To make matters more urgent, the old Engine 204 firehouse is currently sitting empty after a deal to lease it to the now defunct Brooklyn Philharmonic fizzled out — hence “defunct” — and the board wants the city to reclaim it now before developers start circling.
If Hammerman can just sit down with DeBlasio to plead the community’s case, he is positive he can set the blaze in the mayor’s belly alight once again.
“I’ve been pestering the mayor’s office and they’ve been unable to get us any kind of response whatsoever,” he said. “It’s frustrating because we do believe that this issue is important to DeBlasio personally and if we can get to him he might actually have a strong opinion on the matter.”
But DeBlasio’s ears aren’t burning. City Hall declined to comment and redirected questions to the Fire Department, which said there are no plans to reopen the station anytime soon as the need just isn’t there, and claimed response times of nearby trucks are faster than most in the city — although the agency refused to give exact figures.
And a local city-planning expert reluctantly agrees that modern advances in fire safety means 204 just isn’t needed anymore.

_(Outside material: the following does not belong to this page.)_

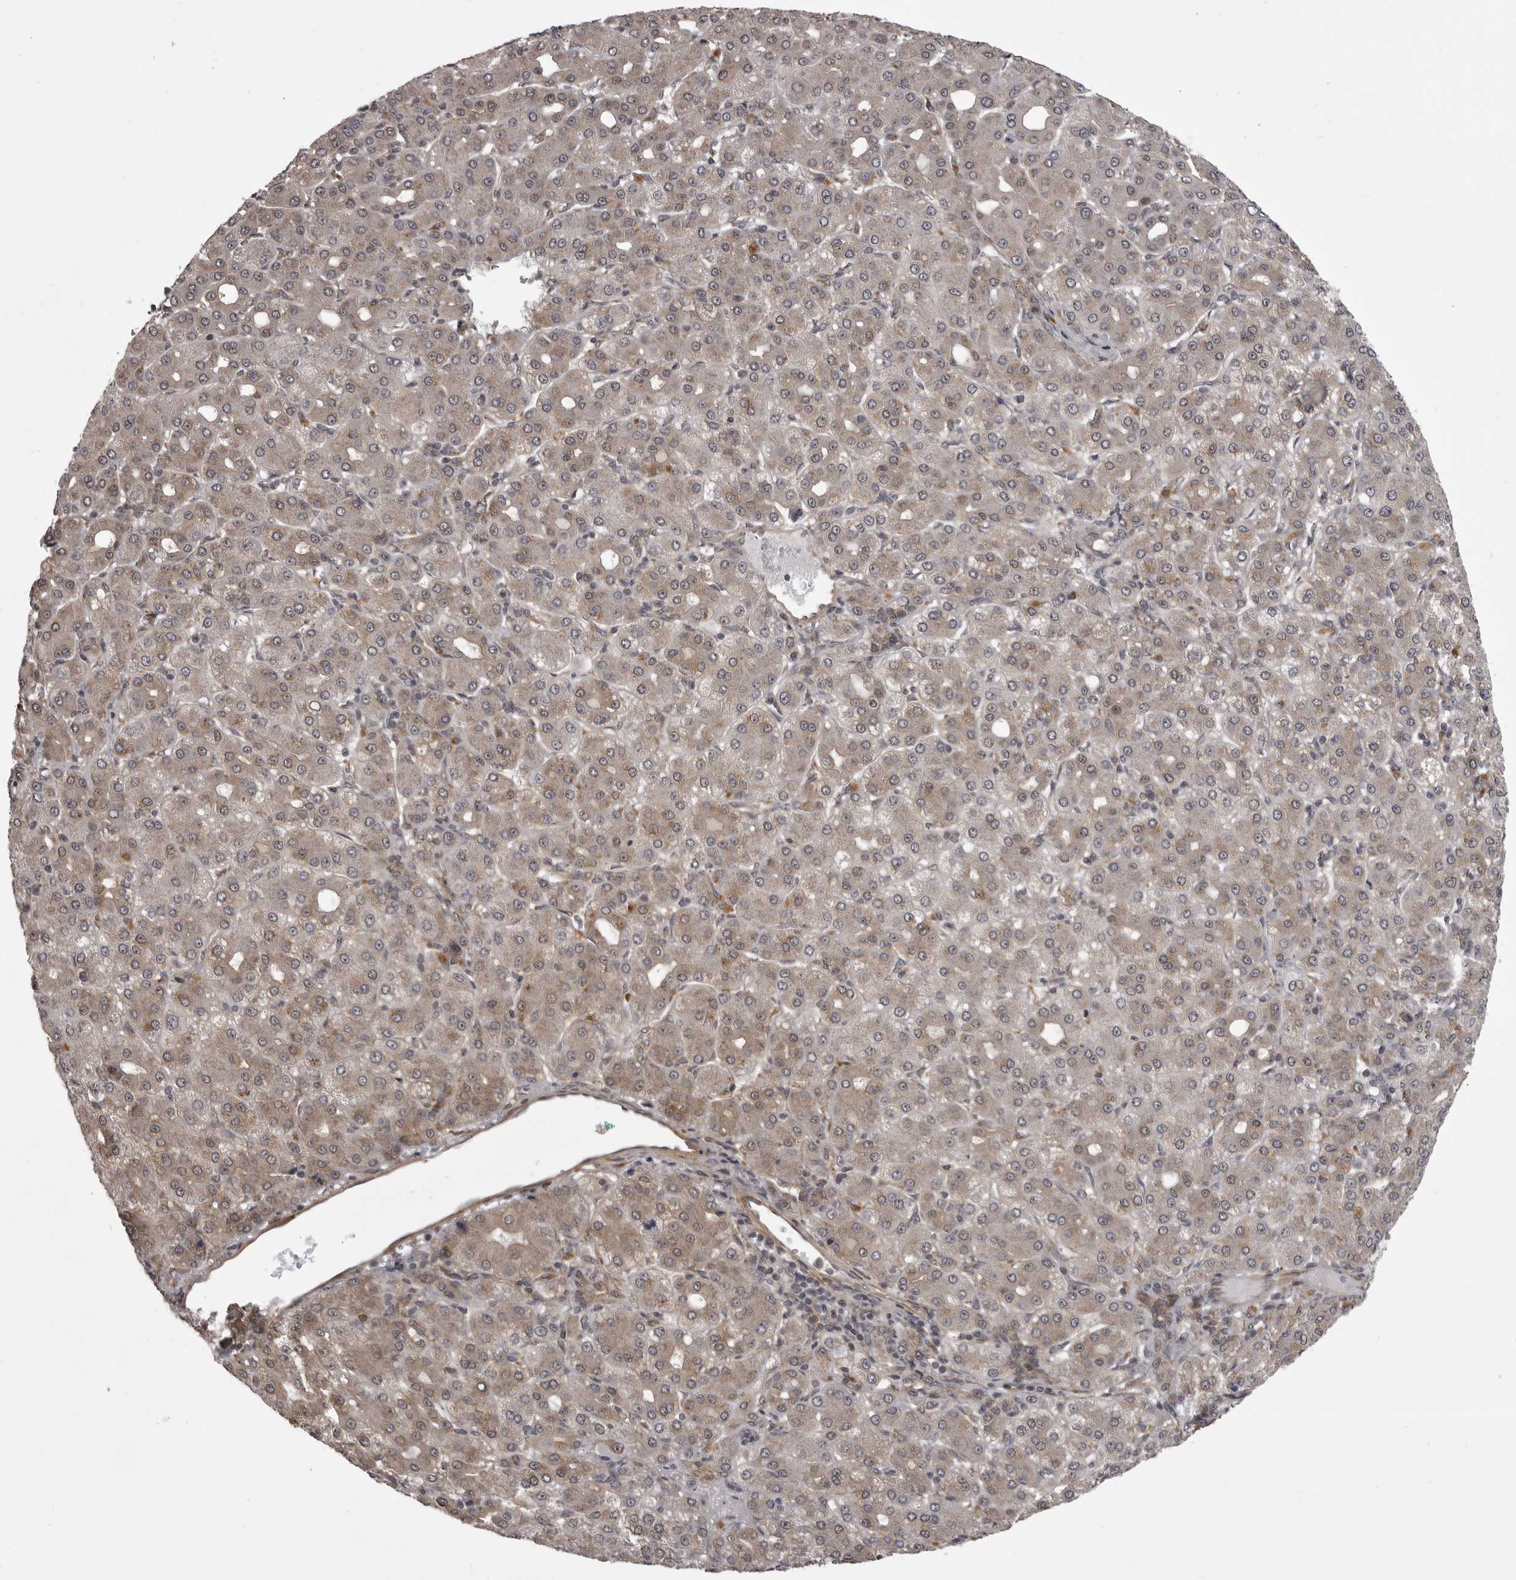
{"staining": {"intensity": "weak", "quantity": ">75%", "location": "cytoplasmic/membranous"}, "tissue": "liver cancer", "cell_type": "Tumor cells", "image_type": "cancer", "snomed": [{"axis": "morphology", "description": "Carcinoma, Hepatocellular, NOS"}, {"axis": "topography", "description": "Liver"}], "caption": "This image exhibits immunohistochemistry (IHC) staining of human hepatocellular carcinoma (liver), with low weak cytoplasmic/membranous expression in approximately >75% of tumor cells.", "gene": "SNX16", "patient": {"sex": "male", "age": 65}}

“I was one of the people who cried when they closed 204,” said Cobble Hill resident David Burney, a professor at Pratt Institute and the city’s former design and construction commissioner, who fondly remembers walking by Engine 204 with his kids and watching the firemen wash their trucks. “But we don’t really need a firehouse there. The old brownstone firehouses were built in the days before there were sprinklers and fire-safety precautions.”
Buscemi’s people did not return requests for comment.